Tahukah kawan mengapa jarak waktu gw begitu sempit? Karena setelah check-in, daripada menunggu lama di bandara, mendingan pulang, karena dari rumah ke bandara cuma 15 menit dan ada jalan pintas yang bebas macet. Gw juga tidak menyangka akan ada tragedi baterai ini, jadinya santai. Kapok deh. Jadi gw sarankan kawan, sebelum masuk ruang tunggu jangan biarkan orang yang mengantar pulang dulu. Kalau tidak ada yang mengantar apa boleh buat. Seperti yang terjadi pada gw sekitar empat tahun lalu di Cengkareng. Saat itu dengan bodohnya gw membawa gunting di ransel, karena ingin mengerjakan tugas sambil menunggu pesawat -gw lupa tugas apa. Sewaktu nunggu sih pastinya tidak ada masalah, pas masuk ruang tunggunya itu yang langsung disuruh masukkan gunting tadi ke kotak transaparan yang isinya bermacam-macam gunting dan cutter. Jadi tambahan saran dari gw, kalau bisa jangan masuk ruang tunggu...

Setelah menjadi penumpang terakhir yang masuk pesawat, gw terbang aman dengan Batavia Air yang menyuguhi sepotong roti dan air minum kemasan gelas. Mirip makanan di kereta api atau di acara yang biayanya terbatas. Sampai di Cengkareng, sembari menunggu jemputan dari sepupu yang super sibuk, gw duduk di ruang tunggu penjemputan. Kalau ruang tunggu yang satu ini bebas dari X-Ray, jadi gw aman. Meskipun ada satu hal yang cukup mengganggu gw: nyamuk.

Di bawah-bawah kursi ini bersarang nyamuk-nyamuk ganas yang gw yakin sering menyerang petugas-petugas counter taksi, rental mobil dan hotel yang berada di sebelah -yang paling dekat miliknya taksi Gamya. Kursi di counter Gamya ini hanya 1, padahal petugasnya dua orang. Mungkin karena yang satu lagi diharuskan berdiri di depan untuk menawarkan layanan taksi kepada setiap penumpang lewat. Di saat-saat lengang, mbak taksi Gamya tadi duduk di kursi tunggu depan gw. Atau kalau kursinya penuh, berusaha nyelip di meja belakang yang tingginya sekitar 40 cm.
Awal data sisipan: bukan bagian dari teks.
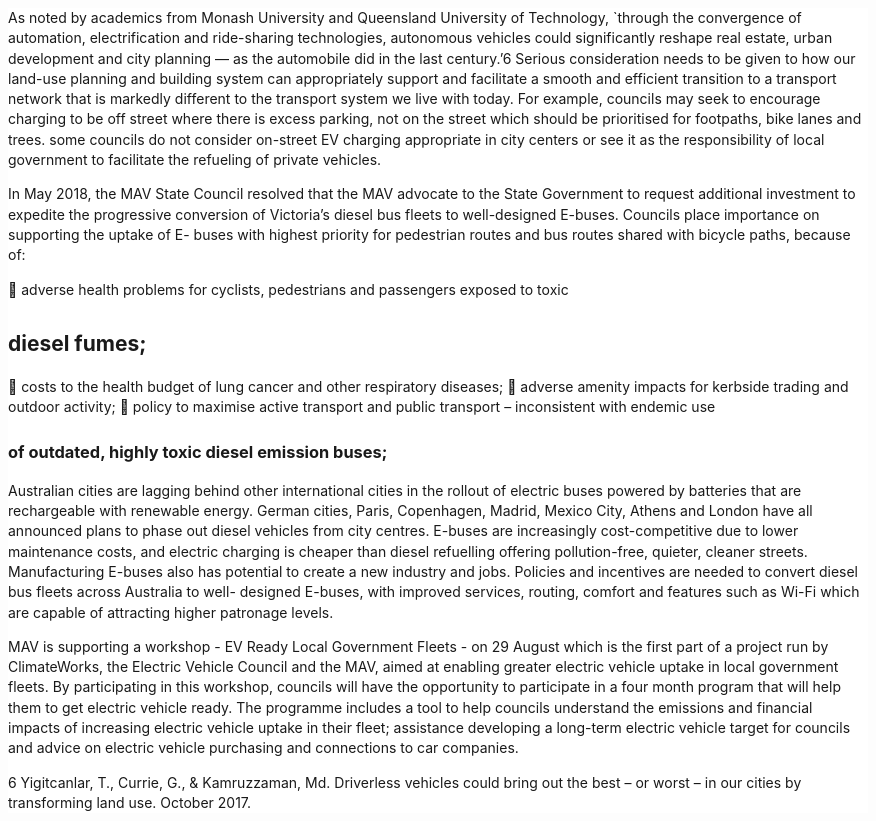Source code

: As noted by academics from Monash University and Queensland University of Technology,
`through the convergence of automation, electrification and ride-sharing technologies,
autonomous vehicles could significantly reshape real estate, urban development and city
planning — as the automobile did in the last century.’6 Serious consideration needs to be given
to how our land-use planning and building system can appropriately support and facilitate a
smooth and efficient transition to a transport network that is markedly different to the transport
system we live with today. For example, councils may seek to encourage charging to be off
street where there is excess parking, not on the street which should be prioritised for footpaths,
bike lanes and trees.  some councils do not consider on-street EV
charging appropriate in city centers or see it as the responsibility of local government to facilitate
the refueling of private vehicles.

In May 2018, the MAV State Council resolved that the MAV advocate to the State Government
to request additional investment to expedite the progressive conversion of Victoria’s diesel bus
fleets to well-designed E-buses. Councils place importance on supporting the uptake of E-
buses with highest priority for pedestrian routes and bus routes shared with bicycle paths,
because of:

 adverse health problems for cyclists, pedestrians and passengers exposed to toxic

## diesel fumes;

 costs to the health budget of lung cancer and other respiratory diseases;
 adverse amenity impacts for kerbside trading and outdoor activity;
 policy to maximise active transport and public transport – inconsistent with endemic use

### of outdated, highly toxic diesel emission buses;

Australian cities are lagging behind other international cities in the rollout of electric buses
powered by batteries that are rechargeable with renewable energy. German cities, Paris,
Copenhagen, Madrid, Mexico City, Athens and London have all announced plans to phase out
diesel vehicles from city centres. E-buses are increasingly cost-competitive due to lower
maintenance costs, and electric charging is cheaper than diesel refuelling offering pollution-free,
quieter, cleaner streets. Manufacturing E-buses also has potential to create a new industry and
jobs. Policies and incentives are needed to convert diesel bus fleets across Australia to well-
designed E-buses, with improved services, routing, comfort and features such as Wi-Fi which
are capable of attracting higher patronage levels.

MAV is supporting a workshop - EV Ready Local Government Fleets - on 29 August which is
the first part of a project run by ClimateWorks, the Electric Vehicle Council and the MAV, aimed
at enabling greater electric vehicle uptake in local government fleets. By participating in this
workshop, councils will have the opportunity to participate in a four month program that will help
them to get electric vehicle ready. The programme includes a tool to help councils understand
the emissions and financial impacts of increasing electric vehicle uptake in their fleet; assistance
developing a long-term electric vehicle target for councils and advice on electric vehicle
purchasing and connections to car companies.

6 Yigitcanlar, T., Currie, G., & Kamruzzaman, Md. Driverless vehicles could bring out the best – or worst –
in our cities by transforming land use. October 2017.
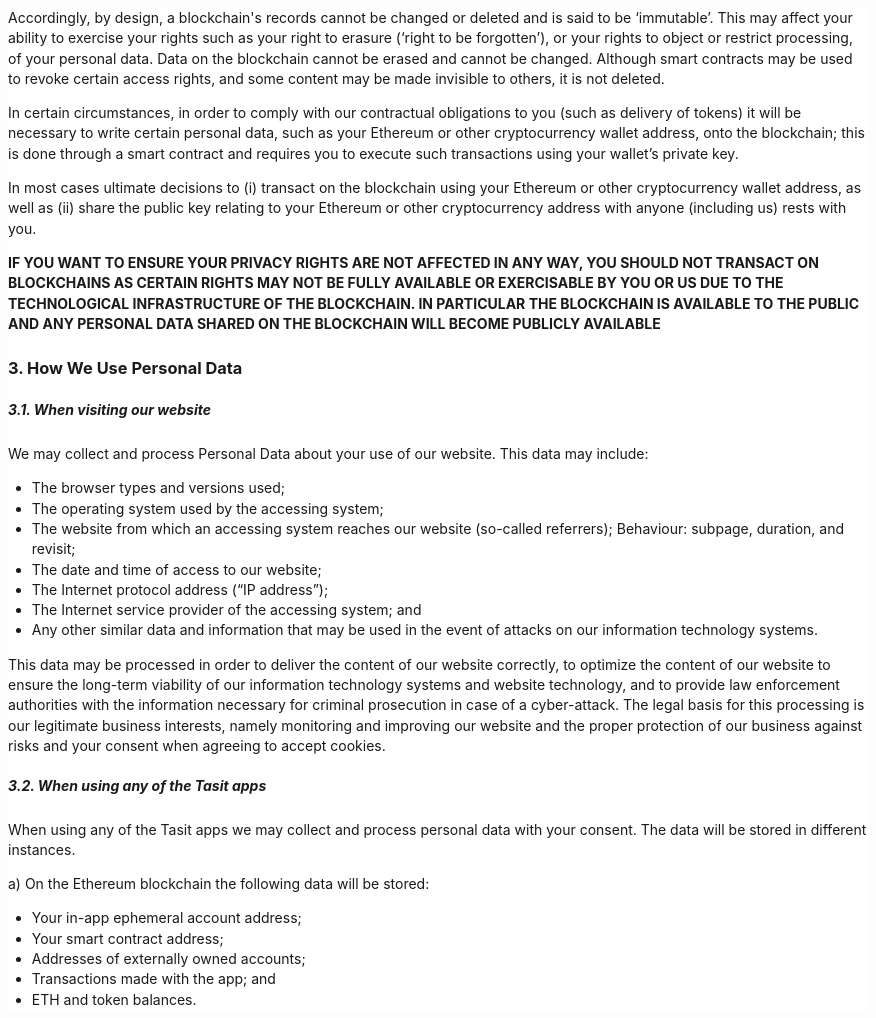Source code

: Accordingly, by design, a blockchain's records cannot be changed or deleted and is said to be ‘immutable’. This may affect your ability to exercise your rights such as your right to erasure (‘right to be forgotten’), or your rights to object or restrict processing, of your personal data. Data on the blockchain cannot be erased and cannot be changed. Although smart contracts may be used to revoke certain access rights, and some content may be made invisible to others, it is not deleted.

In certain circumstances, in order to comply with our contractual obligations to you (such as delivery of tokens) it will be necessary to write certain personal data, such as your Ethereum or other cryptocurrency wallet address, onto the blockchain; this is done through a smart contract and requires you to execute such transactions using your wallet’s private key.

In most cases ultimate decisions to (i) transact on the blockchain using your Ethereum or other cryptocurrency wallet address, as well as (ii) share the public key relating to your Ethereum or other cryptocurrency address with anyone (including us) rests with you.

**IF YOU WANT TO ENSURE YOUR PRIVACY RIGHTS ARE NOT AFFECTED IN ANY WAY, YOU SHOULD NOT TRANSACT ON BLOCKCHAINS AS CERTAIN RIGHTS MAY NOT BE FULLY AVAILABLE OR EXERCISABLE BY YOU OR US DUE TO THE TECHNOLOGICAL INFRASTRUCTURE OF THE BLOCKCHAIN. IN PARTICULAR THE BLOCKCHAIN IS AVAILABLE TO THE PUBLIC AND ANY PERSONAL DATA SHARED ON THE BLOCKCHAIN WILL BECOME PUBLICLY AVAILABLE**

### 3. How We Use Personal Data

##### 3.1. When visiting our website

We may collect and process Personal Data about your use of our website. This data may include:

- The browser types and versions used;
- The operating system used by the accessing system;
- The website from which an accessing system reaches our website (so-called referrers);
  Behaviour: subpage, duration, and revisit;
- The date and time of access to our website;
- The Internet protocol address (“IP address”);
- The Internet service provider of the accessing system; and
- Any other similar data and information that may be used in the event of attacks on our information technology systems.

This data may be processed in order to deliver the content of our website correctly, to optimize the content of our website to ensure the long-term viability of our information technology systems and website technology, and to provide law enforcement authorities with the information necessary for criminal prosecution in case of a cyber-attack. The legal basis for this processing is our legitimate business interests, namely monitoring and improving our website and the proper protection of our business against risks and your consent when agreeing to accept cookies.

##### 3.2. When using any of the Tasit apps

When using any of the Tasit apps we may collect and process personal data with your consent. The data will be stored in different instances.

a) On the Ethereum blockchain the following data will be stored:

- Your in-app ephemeral account address;
- Your smart contract address;
- Addresses of externally owned accounts;
- Transactions made with the app; and
- ETH and token balances.
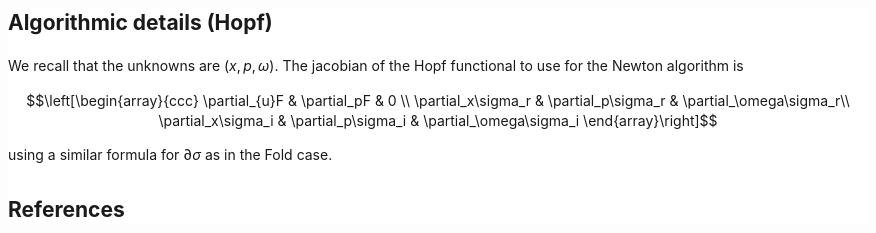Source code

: ## Algorithmic details (Hopf)

We recall that the unknowns are $(x,p,\omega)$. The jacobian of the Hopf functional to use for the Newton algorithm is

$$\left[\begin{array}{ccc}
\partial_{u}F & \partial_pF & 0 \\
\partial_x\sigma_r & \partial_p\sigma_r & \partial_\omega\sigma_r\\
\partial_x\sigma_i & \partial_p\sigma_i & \partial_\omega\sigma_i
\end{array}\right]$$

using a similar formula for $\partial\sigma$ as in the Fold case.

## References

[^Govaerts]: > Govaerts, Willy J. F. Numerical Methods for Bifurcations of Dynamical Equilibria. Philadelphia, Pa: Society for Industrial and Applied Mathematics, 2000.

[^Blank]: > Blank, H. J. de, Yu. A. Kuznetsov, M. J. Pekkér, and D. W. M. Veldman. “Degenerate Bogdanov–Takens Bifurcations in a One-Dimensional Transport Model of a Fusion Plasma.” Physica D: Nonlinear Phenomena 331 (September 15, 2016): 13–26. https://doi.org/10.1016/j.physd.2016.05.008.

[^Bindel]: > Bindel, D., M. Friedman, W. Govaerts, J. Hughes, and Yu.A. Kuznetsov. “Numerical Computation of Bifurcations in Large Equilibrium Systems in Matlab.” Journal of Computational and Applied Mathematics 261 (May 2014): 232–48. https://doi.org/10.1016/j.cam.2013.10.034.
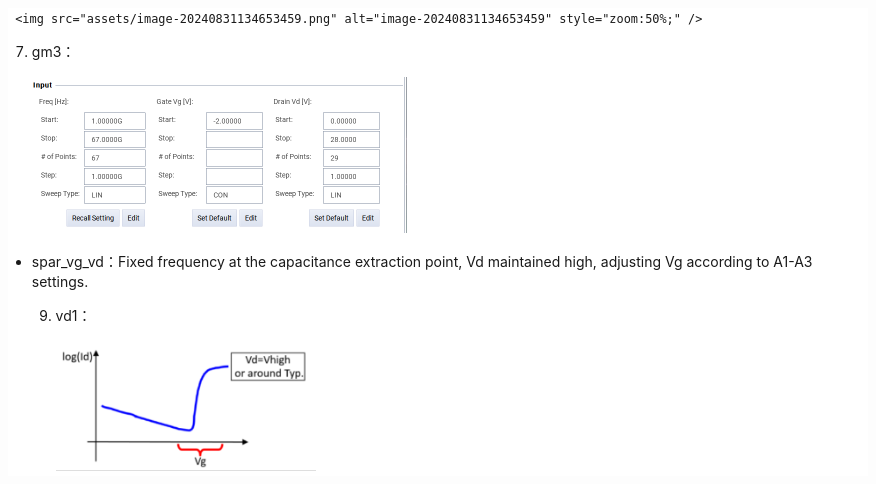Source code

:      <img src="assets/image-20240831134653459.png" alt="image-20240831134653459" style="zoom:50%;" />

  7. gm3：

     <img src="assets/image-20240831134707218.png" alt="image-20240831134707218" style="zoom:50%;" />

- spar_vg_vd：Fixed frequency at the capacitance extraction point, Vd maintained high, adjusting Vg according to A1-A3 settings.

  9. vd1：

     <img src="assets/image-20240831135028982.png" alt="image-20240831135028982" style="zoom:88%;" />
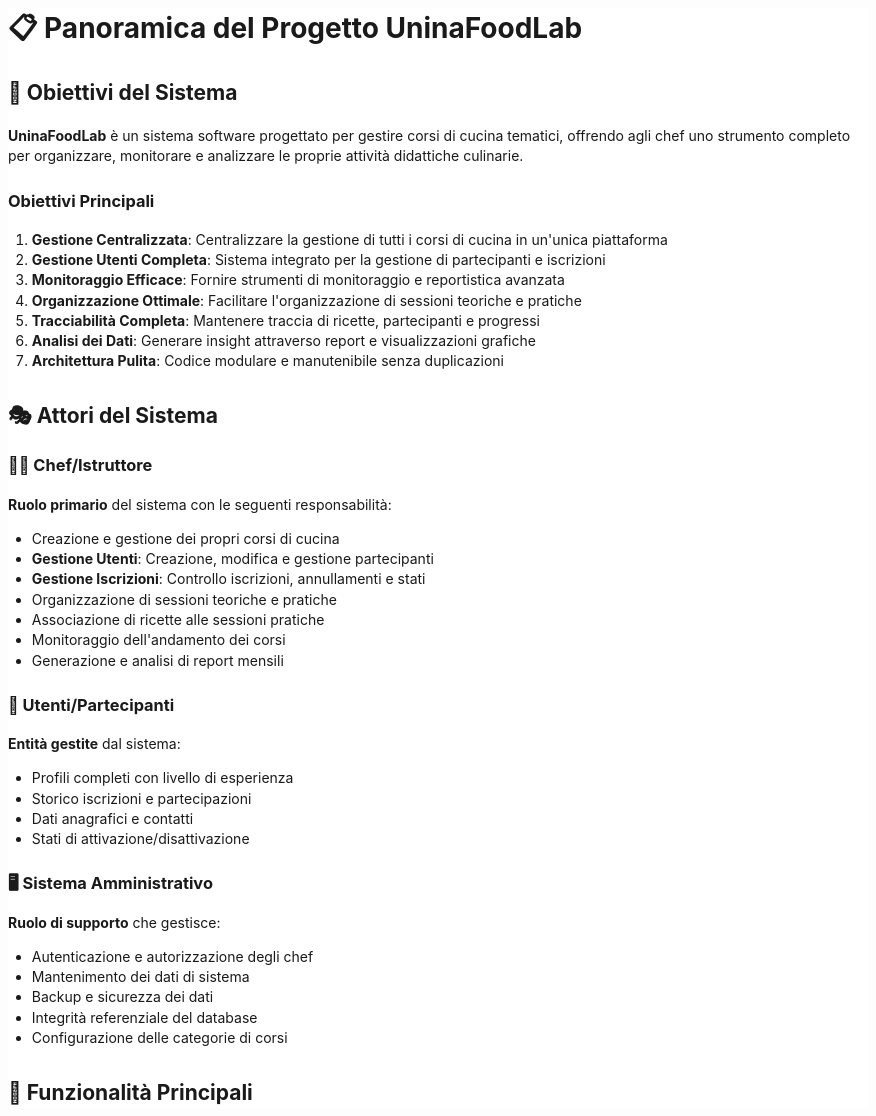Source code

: # 📋 Panoramica del Progetto UninaFoodLab

## 🎯 Obiettivi del Sistema

**UninaFoodLab** è un sistema software progettato per gestire corsi di cucina tematici, offrendo agli chef uno strumento completo per organizzare, monitorare e analizzare le proprie attività didattiche culinarie.

### Obiettivi Principali

1. **Gestione Centralizzata**: Centralizzare la gestione di tutti i corsi di cucina in un'unica piattaforma
2. **Gestione Utenti Completa**: Sistema integrato per la gestione di partecipanti e iscrizioni
3. **Monitoraggio Efficace**: Fornire strumenti di monitoraggio e reportistica avanzata
4. **Organizzazione Ottimale**: Facilitare l'organizzazione di sessioni teoriche e pratiche
5. **Tracciabilità Completa**: Mantenere traccia di ricette, partecipanti e progressi
6. **Analisi dei Dati**: Generare insight attraverso report e visualizzazioni grafiche
7. **Architettura Pulita**: Codice modulare e manutenibile senza duplicazioni

## 🎭 Attori del Sistema

### 👨‍🍳 Chef/Istruttore
**Ruolo primario** del sistema con le seguenti responsabilità:

- Creazione e gestione dei propri corsi di cucina
- **Gestione Utenti**: Creazione, modifica e gestione partecipanti
- **Gestione Iscrizioni**: Controllo iscrizioni, annullamenti e stati
- Organizzazione di sessioni teoriche e pratiche
- Associazione di ricette alle sessioni pratiche
- Monitoraggio dell'andamento dei corsi
- Generazione e analisi di report mensili

### 👥 Utenti/Partecipanti
**Entità gestite** dal sistema:

- Profili completi con livello di esperienza
- Storico iscrizioni e partecipazioni
- Dati anagrafici e contatti
- Stati di attivazione/disattivazione

### 🖥️ Sistema Amministrativo
**Ruolo di supporto** che gestisce:

- Autenticazione e autorizzazione degli chef
- Mantenimento dei dati di sistema
- Backup e sicurezza dei dati
- Integrità referenziale del database
- Configurazione delle categorie di corsi

## 🔧 Funzionalità Principali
Penumpang lalu-lalang hampir setiap lima menit, kadang dalam satu waktu keluar banyak rombongan karena waktu mendarat yang berdekatan. Karena terminal ini hanya untuk penerbangan domestik, maka yang paling mencolok dari bawaan penumpangnya adalah oleh-oleh makanan. Ketika serombongan orang datang dengan menenteng kotak-kotak bertuliskan Keripik Balado Shirley atau Christine Hakim sudah bisa ditebak pastilah dari Padang. Penumpang dari Palembang pun kurang lebih sama, menenteng kardus coklat yang isinya mungkin mpek-mpek atau kerupuk kemplang. Sedangkan dari Pekanbaru, rasanya tidak ada yang menenteng oleh-oleh semacam itu, termasuk gw.

Sedudah puas menikmati pemadangan penumpang turun dari pesawat, akhirnya gw jemputan datang juga. Sepupu cewek gw ini benar-benar qatam dengan gaya menyetir ala kota besar. Sembari menerima teleon dari anak-anaknya -yang rewel menurut gw-, satu tangan tetap mengendalikan stir dengan sigap. Laju ke kiri, laju ke kanan. Gw aja yang cemas.